**What to work on**. Restate the data word for word and leave the images out.
======== Collected material
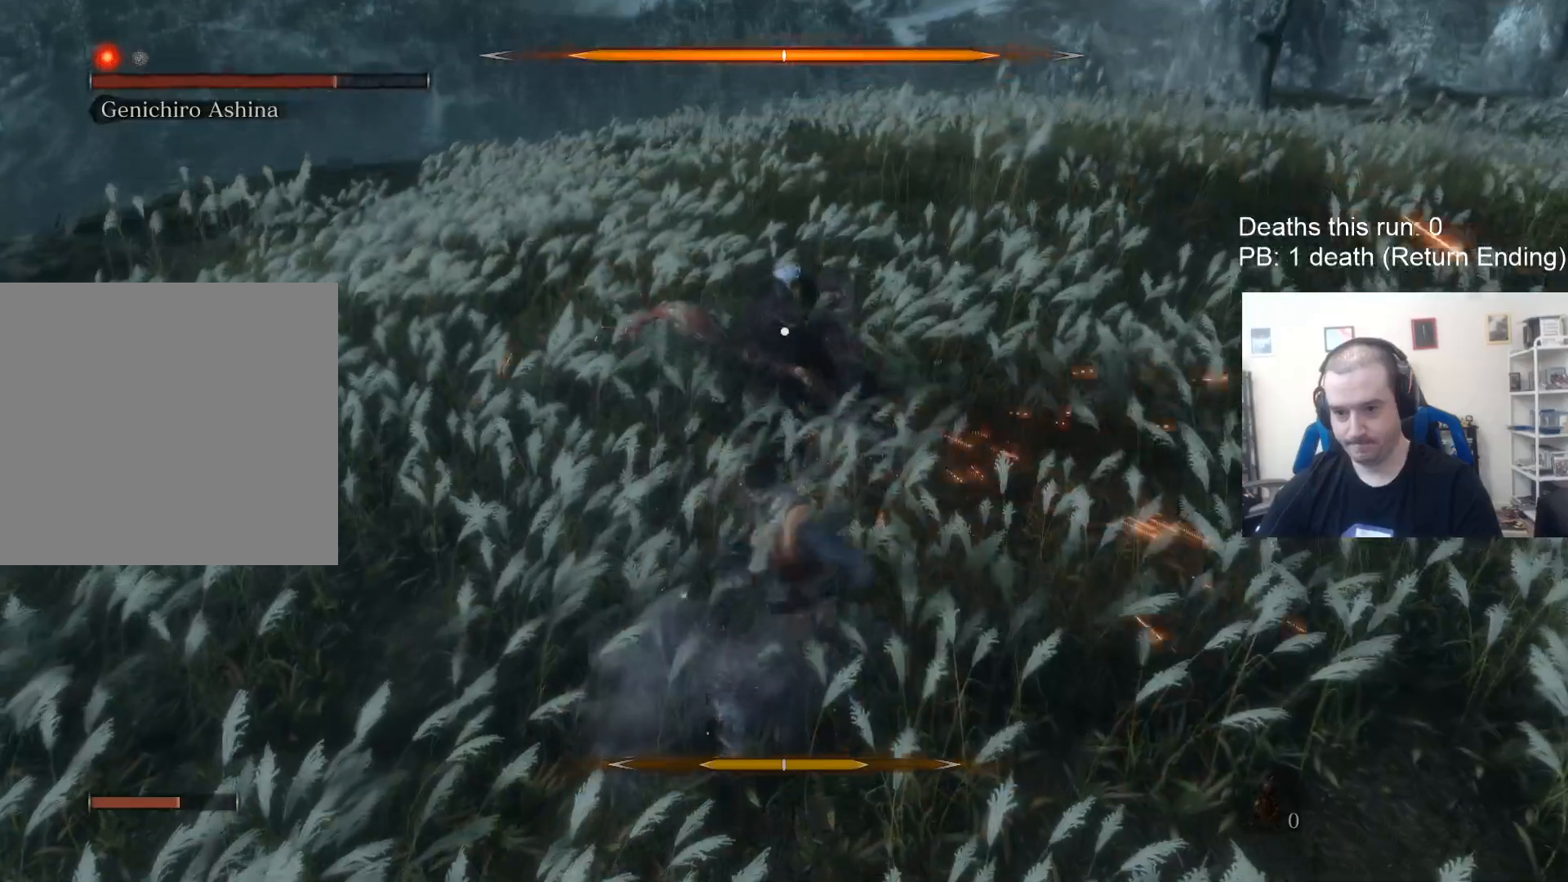
{"buttons": ["L1", "L3"], "left_stick": "up", "right_stick": "center", "events": [[317, "L1", "down"], [367, "L3", "down"]]}
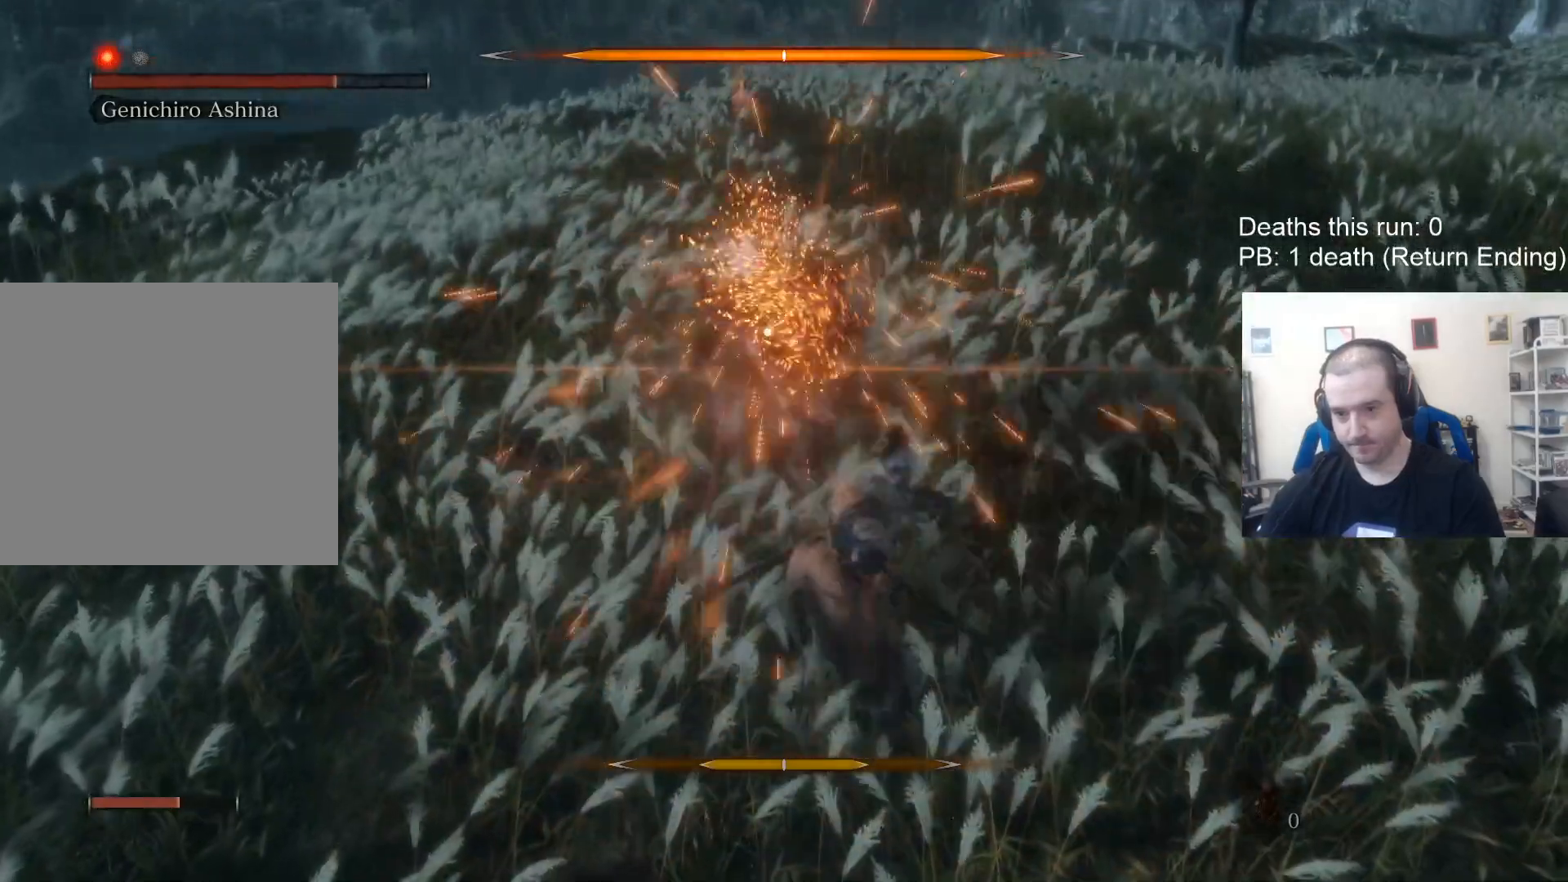
{"buttons": [], "left_stick": "up-right", "right_stick": "center", "events": [[133, "L3", "up"], [167, "L1", "up"], [300, "L1", "down"], [433, "L1", "up"], [467, "left_stick", "up-right"]]}
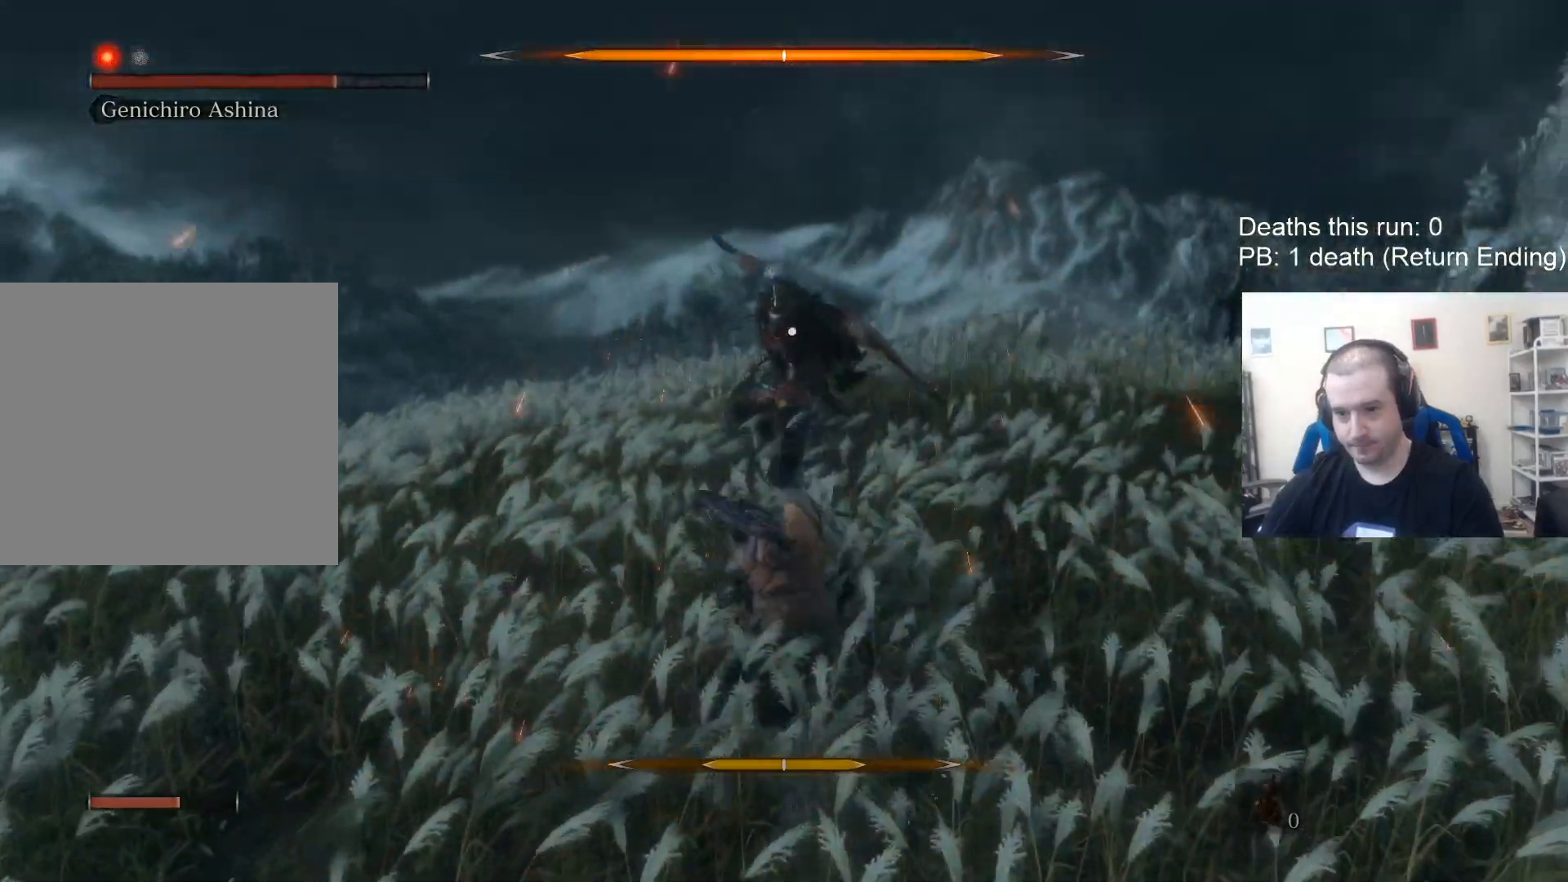
{"buttons": [], "left_stick": "up-right", "right_stick": "center", "events": []}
================
**Solution for this problem**.
{"buttons": ["L1", "L3"], "left_stick": "up", "right_stick": "center", "events": [[317, "L1", "down"], [367, "L3", "down"]]}
{"buttons": [], "left_stick": "up-right", "right_stick": "center", "events": [[133, "L3", "up"], [167, "L1", "up"], [300, "L1", "down"], [433, "L1", "up"], [467, "left_stick", "up-right"]]}
{"buttons": [], "left_stick": "up-right", "right_stick": "center", "events": []}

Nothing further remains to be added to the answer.